Canciones que rezumaban libertad
Mientras el país exploraba la libertad del cuerpo, Mari Trini practicaba otra más exigente. Era la libertad del alma. Su voz provocaba. No, iluminaba. En una España que se debatía entre el pudor antiguo y la fiebre del destape, ella eligió la introspección. No necesitó quitarse la ropa sino que le bastó una canción. Su vida sentimental, envuelta en discreción, alimentaba rumores nunca confirmados. Esa ambigüedad era, en sí misma, una afirmación: no me definan. En "Yo no soy esa" había anticipado su manifiesto: "Yo no soy esa que tú te imaginas...". Se adelantó a su tiempo. Mientras unos confundían libertad con exhibicionismo, Mari Trini proponía una emancipación más profunda, la del derecho a no explicarse.

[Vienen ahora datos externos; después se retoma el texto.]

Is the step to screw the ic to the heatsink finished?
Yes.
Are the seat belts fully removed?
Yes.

Alicante tenía entonces una belleza sobria. Desde el puerto se veía el Castillo de Santa Bárbara; más atrás, el Tossal y su Castillo de San Fernando. Y abajo, la prisión que recordaba las heridas de la historia. Entre esas tres alturas —el poder, la defensa y la culpa— se dibujaba la geografía moral de la España que despertaba. Las piedras hablaban del pasado; las voces femeninas del dial anunciaban el futuro.
Por las noches, la ciudad tenía un brillo cálido. En el puerto, los turistas ingleses bebían cerveza sin parar mirando el mar; los españoles, vino blanco y conversación. En los bares del casco antiguo, los debates sobre la amnistía y la Constitución se mezclaban con los estribillos de Ángela y los susurros de Mari Trini. Era como si la música enseñara a conjugar el verbo vivir. La libertad todavía era un experimento, pero empezaba a oler bien.

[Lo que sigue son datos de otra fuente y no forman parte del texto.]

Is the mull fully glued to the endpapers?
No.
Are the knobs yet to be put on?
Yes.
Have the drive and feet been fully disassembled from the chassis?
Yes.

Los periódicos celebraban los Pactos de la Moncloa y el destape con el mismo entusiasmo, como si todo perteneciera al mismo nacimiento. En los cines se comentaba a Charlotte Rampling; en las terrazas, los turistas brindaban por el sol; en los hogares, las mujeres escuchaban a Mari Trini con una complicidad nueva. Esas letras susurradas eran un espejo íntimo para quienes no encontraban reflejo en el ruido exterior.
Aquel invierno era un rito de paso. España se abría al mundo, y el mundo respondía con aviones llenos de turistas, películas antes prohibidas y canciones que enseñaban a sentir. Alicante era un punto de encuentro entre las libertades del exterior, de los cuerpos al sol; y la interior, de las almas que por fin podían nombrar sus deseos.
Recuerdo una tarde en que me senté frente al puerto, pedí una copa de vino blanco y un arroz con bogavante. El camarero sonrió: "Así se cura el invierno". Tenía razón. El Mediterráneo lo curaba todo, la melancolía, la censura, el frío.
Con el año nuevo llegaron los primeros borradores de la Constitución de 1978. En Madrid se debatían libertades que España no había pronunciado en cuarenta años: expresión, igualdad, asociación. En Alicante, esas discusiones convivían con las voces de Ángela y Mari Trini en las terrazas y las velloneras. El país empezaba a creer en sí mismo, y la música acompañaba ese despertar.
Hoy entiendo que no viajé solo en busca de sol. Viajé a un país que respiraba por primera vez. A una música que explicaba la libertad mejor que cualquier discurso. A un tiempo en que dos voces femeninas enseñaban a amar sin miedo. A una ciudad que, entre paellas humeantes y turrones de Jijona, celebraba la alegría más elemental, la de vivir sin permiso.
Aquel invierno fue, más que una estación, un amanecer. Y todavía hoy, cuando escucho a Ángela Carrasco o a Mari Trini, siento que regreso a Alicante, a ese puerto donde el Mediterráneo curaba el alma, a ese instante en que la libertad empezaba a aprender su propio nombre.